▶ _Task list_
**a)** Reproduce word for word the part of the column on the Dutch election that runs between "Published: Fri 17" and "the right-of-centre vote.", inclusive.
**b)** Pick up the column on the Dutch election after its last sentence and write what comes next.

== Text passage ==

INDEPENDENT NEWS

Gordon Campbell on Dutch lessons for Labour

Published: Fri 17 Mar 2017 12:24 PM
Gordon Campbell on Dutch lessons for LabourFirst published on Werewolf

Do yesterday’s election results in the Netherlands have any lessons for our own election campaign this year ? So far, the headline stories have been about (a) the failure of the populist ultra-right to make significant gains, partly because the ruling party successfully co-opted most of its anti-migrant messages during the run-up to election day and (b) the collapse of the Dutch Labour Party (PvdA), which plummeted from 38 to nine seats, as the centre-left vote streamed out to the Greens, and other “soft liberal’ options like D66. Overall, the left made no inroads whatsoever into the right-of-centre vote.
Why did the Dutch Labour Party collapse? Its demise was hardly a surprise. Last time around, its previous leader Diederik Samson had promised to be a kinder, more socially aware force for unity within a coalition government led by centre-right Prime Minister Mark Rutte and his Liberals (VVD). Instead, while Labour may have criticized the excesses of neo-liberalism, it accepted its premises and colluded in their enactment. Does this description below sound familiar?

===
== Provided material ==

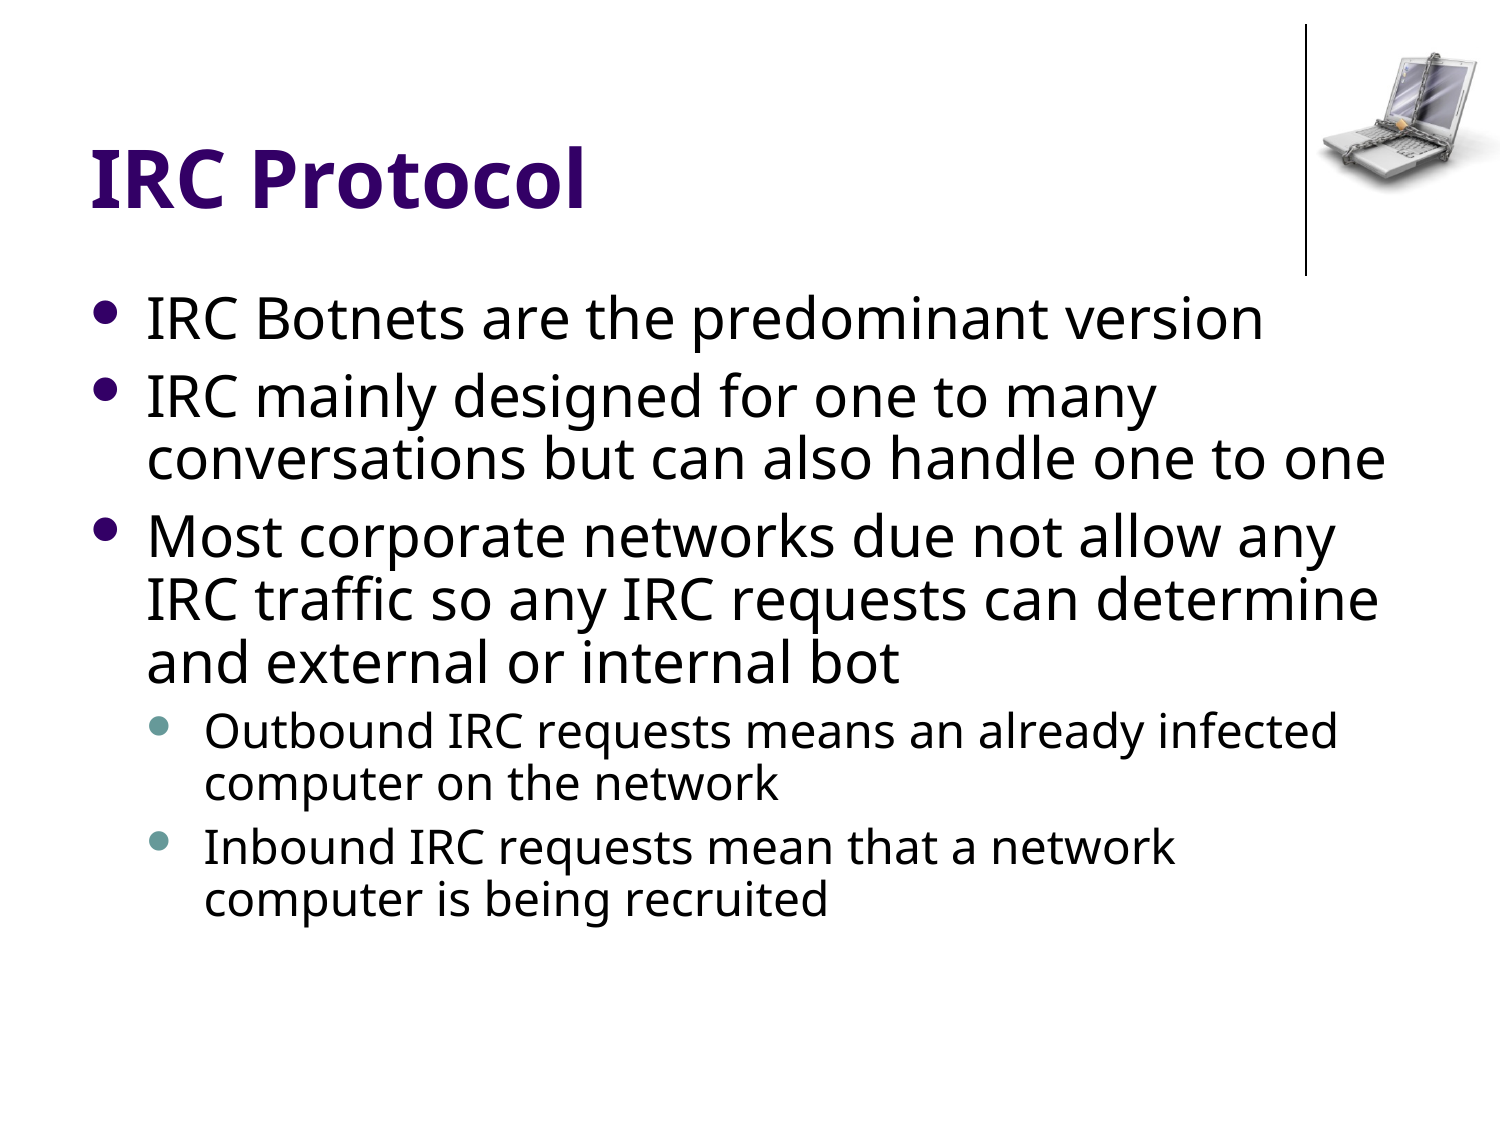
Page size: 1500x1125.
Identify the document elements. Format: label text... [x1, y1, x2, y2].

===

▶ _Responses in order_
**a)**
Published: Fri 17 Mar 2017 12:24 PM
Gordon Campbell on Dutch lessons for LabourFirst published on Werewolf

Do yesterday’s election results in the Netherlands have any lessons for our own election campaign this year ? So far, the headline stories have been about (a) the failure of the populist ultra-right to make significant gains, partly because the ruling party successfully co-opted most of its anti-migrant messages during the run-up to election day and (b) the collapse of the Dutch Labour Party (PvdA), which plummeted from 38 to nine seats, as the centre-left vote streamed out to the Greens, and other “soft liberal’ options like D66. Overall, the left made no inroads whatsoever into the right-of-centre vote.

**b)**
The leitmotiv of Rutte’s second cabinet has been to shift the focus of accountability from the state to the individual. The welfare state was repackaged as a ‘participation society’ in which everyone, including the elderly, disabled and sick, was expected to do more for themselves on fewer resources. Responsibility for administering these services was transferred from central government to the municipalities, fulfilling the small-state dream of the fiscally conservative VVD. Funding for the arts was slashed. The increase in the pension age, one of the last acts of Rutte’s first Cabinet, was confirmed and extended.
The ambitious plan to put the Netherlands in the vanguard of renewable energy is being bankrolled not by central government, but by consumers through their power bills… Samsom had promised a ‘social way’ out of the recession; in practice the economy recovered, but society became more polarised and fragmented. And the voters who had rallied behind the party in the summer of 2012 simply drifted away.
Some voters went to the right, wooed by the populist anti-immigrant rationale for their problems. With catastrophe looming, Labour’s Samson quit Parliament just before Christmas. His successor made token attempts to claw back support – Labour took a 60% wealth tax on high earners into yesterday’s election, but it was too little, too late. Many centre-left votes went to the Greens, which more than trebled its seats from four to 14 yesterday.
That may prove to be a mixed blessing for the Greens.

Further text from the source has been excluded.